When entering into a live action roleplay, or a LARP, players give themselves to the game completely, immersing their mind and body into a whole other world. A LARP can take place at any time, in any place, and with any group of people, but the game will only be as satisfying and successful as the rules and regulations that guide it.
Longtime and first time LARPers can attest to experiencing strong emotions during their play, and sometimes those emotions stem from out-of-game experiences. There are several routes that gamemakers can take to be sure that players’ feelings and mental health are cared for during their LARP, and lately the community has taken to the internet to share their most powerful strategies.
Pen Tynon of Axes’N’Yarn gives some great advice when discussing tolerance and inclusion with players from the get-go. “The first step in any LARP is telling your players about the game and getting them to book,” Tynon says. “It is important to consider accessibility at this stage, as people with access needs will want to know early on if this is a LARP they can play.”
Just as when you’re deciding which movie to watch, or which restaurant to go to, a LARPer needs to know if this particular game is for them or not. As a gamemaker, if your LARP is themed in such a way that someone may be uncomfortable or uninterested, then they need to understand that straight off the bat. On the other hand, if a player is extremely interested but unsure if the game will be played in an inclusive and safe manner, explaining guidelines on in-game communication can help to soothe potential worries.
Players need to understand that the game itself offers guidance towards keeping the game mentally and physically safe. This involves teaching LARPers essentials for play before the game even starts, like hand gestures for signaling off-game conversations or checking in on each other to be sure everyone is comfortable throughout the experience. For example, co-creator of New World Magischola, Maury Brown told NordicLarp about their experience managing pre-game workshops, and the sort of in-game communication taught to their players. “Flashing the ‘OK’ symbol as a gesture to indicate concern for another player appears to have developed as emergent play in some US larp circles in 2009 or 2010,” Brown stated. “The ‘check-in’ by using the ‘OK’ symbol was beneficial because often it is difficult to tell whether a person is performing convincing role-play, or is in actual physical or emotional distress.”

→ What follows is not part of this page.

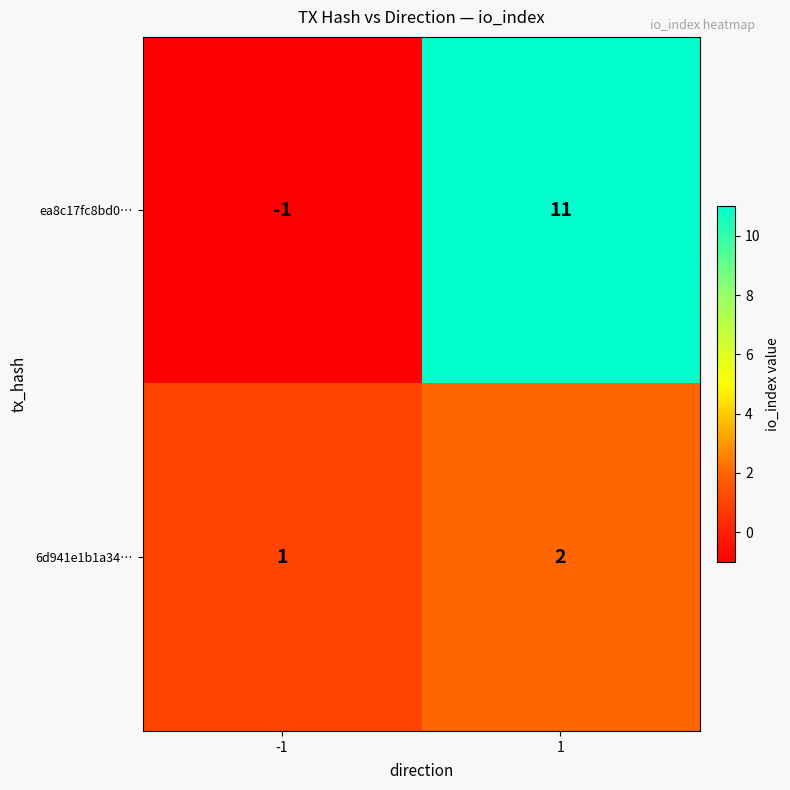

Is it true that 6d941e1b1a34… equals 3 at 1?

False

When it comes to physical action and comfort during play, signaling your off-game conversation to negotiate the scene before proceeding works wonders to ensure that any physical contact or activity is consented to, and not a surprise. Whether that activity involves an in-game battle for your life, a romantic or sexual encounter, or the performance of a healing spell or act; consent to touch is key in LARP, as in life.

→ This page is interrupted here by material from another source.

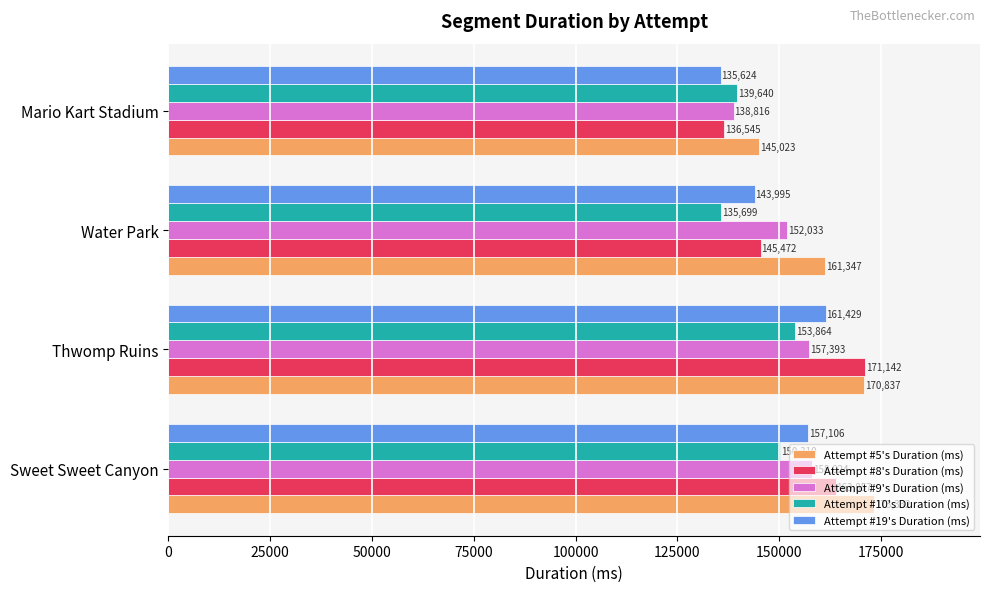

What are all the series names shown in the legend?

Attempt #5's Duration (ms), Attempt #8's Duration (ms), Attempt #9's Duration (ms), Attempt #10's Duration (ms), Attempt #19's Duration (ms)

After the completion of a live action roleplay experience, it’s normal to feel a little lost, a little torn. No matter the length of the LARP, if a player truly connected to the world during the game, it may be difficult to transition back into their everyday life.
Both university professors and experienced LARPers, Sarah Lynne Bowman and Evan Torner provide insight into what is referred to as post LARP depression over on Analog Game Studies. “Some larpers perform de-roling rituals to avoid problematic forms of bleed,” they said. ” These de-roling rituals vary in activity and scope, but include taking off a piece of one’s character’s costume and placing it in a circle, saying goodbye to the character for a time, thinking of one or more aspects of one’s character that one admires and ‘taking’ it with them, and thinking of one or more aspects of one’s character one dislikes and wishes to leave behind.”
Others, as Bowman and Torner include, prefer to shake off their character by throwing a party immediately after their game has ended. This allows a strong transition back to reality, but also gives players time to interact with each other off-game and discuss their experiences.
The intensity of LARP participation is what attracts so many to the lifestyle, and when handled with care, can be comfortably maneuvered throughout the game, and back into reality.